When it comes to email conflict, Robert Frost’s poem Fire and Ice is surely worth recalling:
Some
say the world will end in fire,
Some say in ice.
From what I've tasted of desire
I hold with those who favour fire.
But if it had to perish twice,
I think I know enough of hate
To say that for destruction ice
Is also great
And would suffice.
Regardless of whether ongoing conflicts start or end with
either fire or ice, when they come from a place of unresolved trauma, they are often followed
by shunning – I won’t answer– and don’t
phone me either! Regrettably, that leads to even more
escalation of the hurt.
The real question is: Why would a person
rather have an enemy than a conversation? Why would they rather see themselves
as harassed and transgressed instead of have a conversation that could reveal
them as an equal participant in creating conflict? There should be a relief in
discovering that one is not being persecuted, but actually, in the way we have
misconstrued these responsibilities, sadly the relief is in confirming that one
has been victimized. It comes with the relieving abdication of responsibility.
So, where to from here? It is Schulman’s thesis that nothing
will happen until collectively we
make the mind-shift to move from being complicit bystanders to being agents for
change.
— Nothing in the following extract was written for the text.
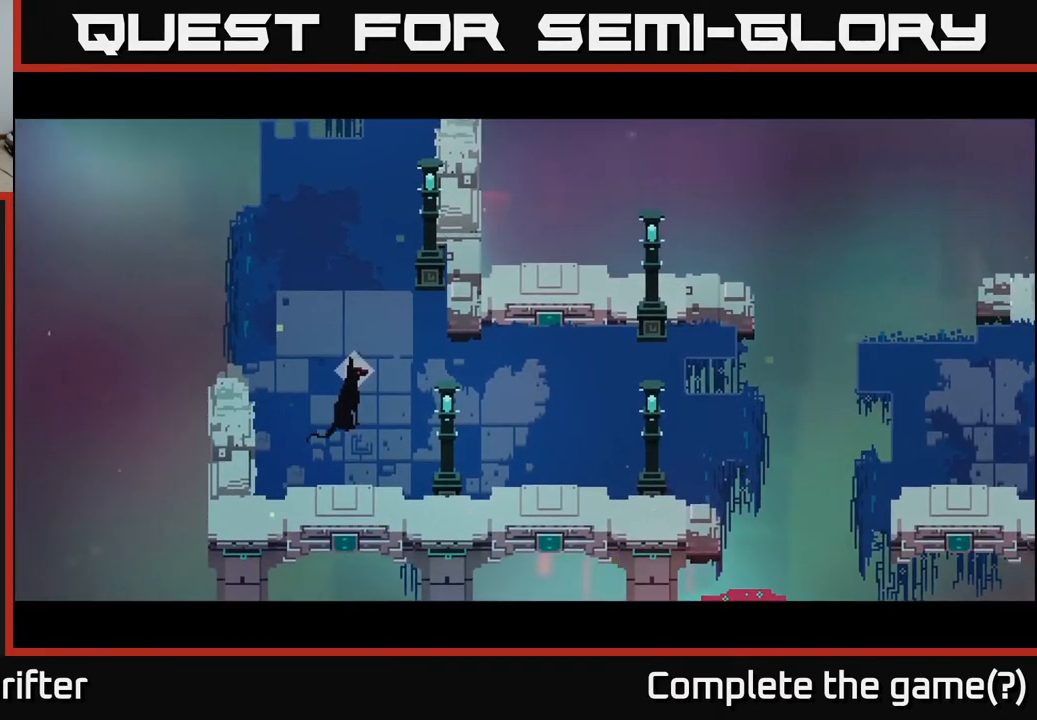
{"buttons": [], "left_stick": "center", "right_stick": "center", "events": [[133, "left_stick", "right"], [267, "A", "down"], [467, "A", "up"], [500, "left_stick", "center"]]}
When we witness over-reaction to conflict, then the injured parties
need us to help them to explore the causes and to look at the evidence, to
determine if the scale is appropriate, and then to put a stop to the kind of polarized
blaming which justifies shunning, and other forms of cruelty.
The community holds the crucial
responsibility to resist overreaction to difference, and offer alternatives of
understanding and complexity. We have to help each other illuminate and counter
the role of overstating harm instead of using it to justify cruelty.
Any pain that human beings can create, human
beings can transcend. But we have to understand what we are doing. This
transformation also requires a critical mass, a small, effective, focused, and
inspired group of people who can combine clear moral thinking with the taking
of responsibility, as expressed through direct challenge to brutality and organized
action. It can be a small group of conscious friends helping a person
conflating Conflict with Abuse find alternatives. It can be two family members
who don’t jump on an unethical bandwagon falsely construed as “loyalty”.
I don’t want to underestimate the challenge of achieving all
this. Actions – particularly sustained actions - are much harder than words, but
at least Sarah Schulman has dared to shed light on a particularly tricky part
of the path. She at least has got us started.